The marring seems to present itself when a screen comes into contact with foreign objects like keyboard keys or a user’s fingers. In many instances the “stains” crop up in the periphery, especially in corners and areas one might expect to be frequently touched.
Multiple affected MacBooks exhibit streaking near the FaceTime camera, an area often touched — and consequently cleaned — when opening the laptop. More severe cases, like the example pictured above, show damage across the screen’s entire viewable area.
It is not yet clear how many MacBooks are suffer from “staingate” issues, but it seems to be limited to recent-generation MacBook Pro with Retina display models, especially those built in 2013.
One user has also cited that Apple put a cap on screen-related AppleCare repairs after replacing his panel two times in as many years. A previous screen replacement lasted only one month before exhibiting the same problems, according to the source.
Apple has yet to officially recognize the problem and out-of-warranty repairs can come in around US$800 depending on screen size.

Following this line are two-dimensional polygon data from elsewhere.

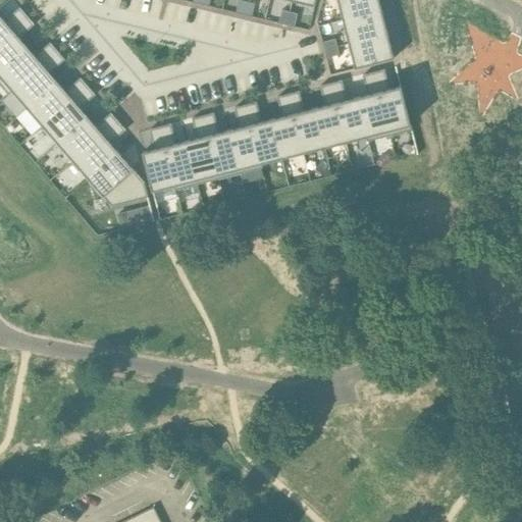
[(241,0),(239,0),(237,11),(244,13),(247,1),(241,0)]
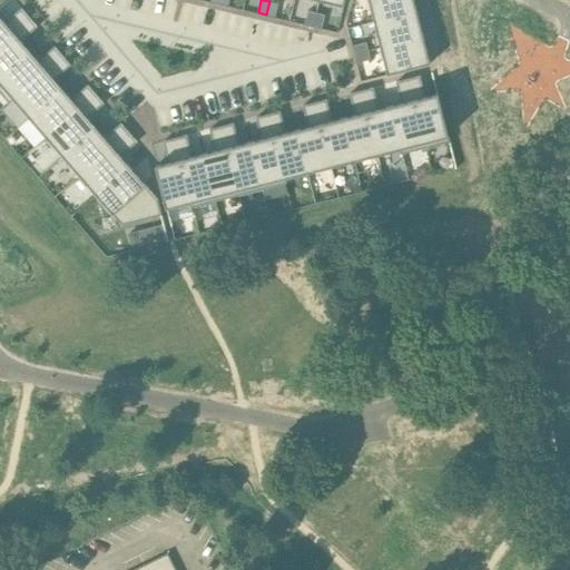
[(369,0),(374,23),(418,12),(413,0),(369,0)]
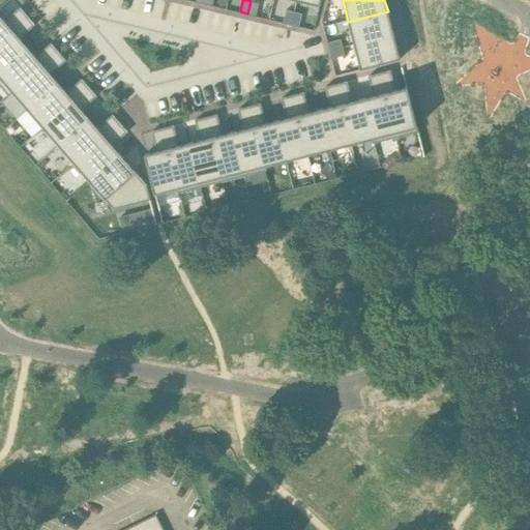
[(251,1),(247,13),(256,16),(259,3),(251,1)]
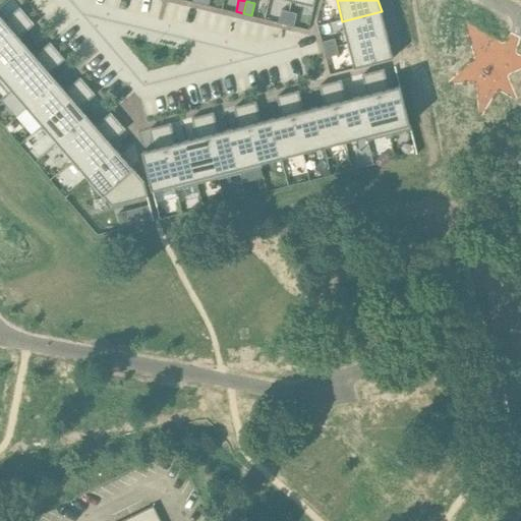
[(0,39),(26,15),(19,7),(4,20),(0,15),(0,39)]
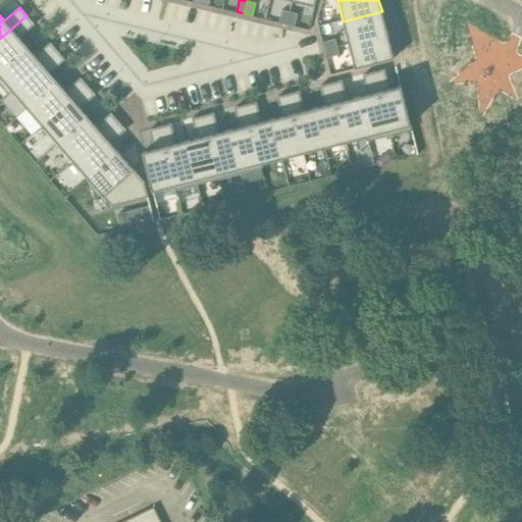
[(281,10),(279,21),(286,23),(290,11),(281,10)]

A Change.org petition was started five months ago in hopes of rallying support to force Apple into action and is currently about 580 participants shy of a 2,500-signature goal. In addition, law firm Whitfield Bryson & Mason reached out to the Staingate Facebook Community to explore the group’s legal options.
Apple faced similar pressure from its customers in 2013 over a rash of early-2011 MacBook Pro failures linked to malfunctioning discrete GPUs. After ignoring multiple calls to fix the growing problem, Apple was hit with a class-action lawsuit before initiating a repair extension program in February.